Bazzana appears to set himself apart here in that he was not asked to write a biography on Gould as he described in the book. There are many snippits of things I've allready knew about Gould here, but Bazzana also tries to put another angle on some of the eccentricities most have heard or read about prior. He encapsulates many different views of Gould, so much so that I feel that I have a bit more insite here. Also, Bazzana appears to set some of the record straight for other biographical sources such as Andrew Kazdin's work called "Glenn Gould At Work, Creative Lying" which is another book I gained knowledge from and did enjoy. It may not be entirely possible to have a true biographical account of Gould, but I still appreciate this additional account of his life although I am only giving it 4 stars because I feel there will never be a complete biography of an individual due to different sources and views, but this one is generally well researched. It does re-hash some of the other interview material, sources etc, but within the book there does appear to be an attempt here to rationalize his behaviour and give a better look beyond the stereotype.
The Enduring Fascination of Gould
What is it about Glenn Gould?

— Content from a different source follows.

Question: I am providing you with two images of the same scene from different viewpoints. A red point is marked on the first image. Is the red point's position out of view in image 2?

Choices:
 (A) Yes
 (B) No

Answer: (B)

He's been the subject of books, dvds, and one odd movie made up of a mosaic of short films. Gould's life and music has captured the attention and imagination of people who otherwise would not venture anywhere near classical performers.
"Wondrous Strange" doesn't delve deeply into opinions, or really attempt to explain why people were (and are) so affected by Gould--it simply lays out Gould's life in block-like sections, marking his attitudes and approaches to both music and life. The result is a thick book full of Gouldian lore, with many fascinating passages, that doesn't cohere quite as well as it could have. Bazzana develops themes, drops them, and then revisits them a few chapters on. Pages could have been trimmed where Bazzana is busy repeating himself. It's as if the book were trying to envelope Gould, like an octopus settling on a lobster.
Does it succeed? Mostly, yes. With repeated gleanings, Gould emerges to the reader as something of a "mutant"--a person slightly ahead of his time. He was a reclusive person, who came to hate concert limelight, and found great comfort in the controlled technology of the studio. He (probably correctly) discerned that an artist usually communicates better, and certainly more intimately, through recordings than through concerts.
Gould's belief in the classical music performer's right to interpret and reimagine great works of music put him at odds with many critics, as did his tendency to "sing" wordlessly as he played. These things only served to reinforce Gould's singularity, and mark him as a modernist. Like James Dean, or the Beatles, Gould transcended his time. He was a dreamer who continues to captivate and to inspire dreams in his legion of followers.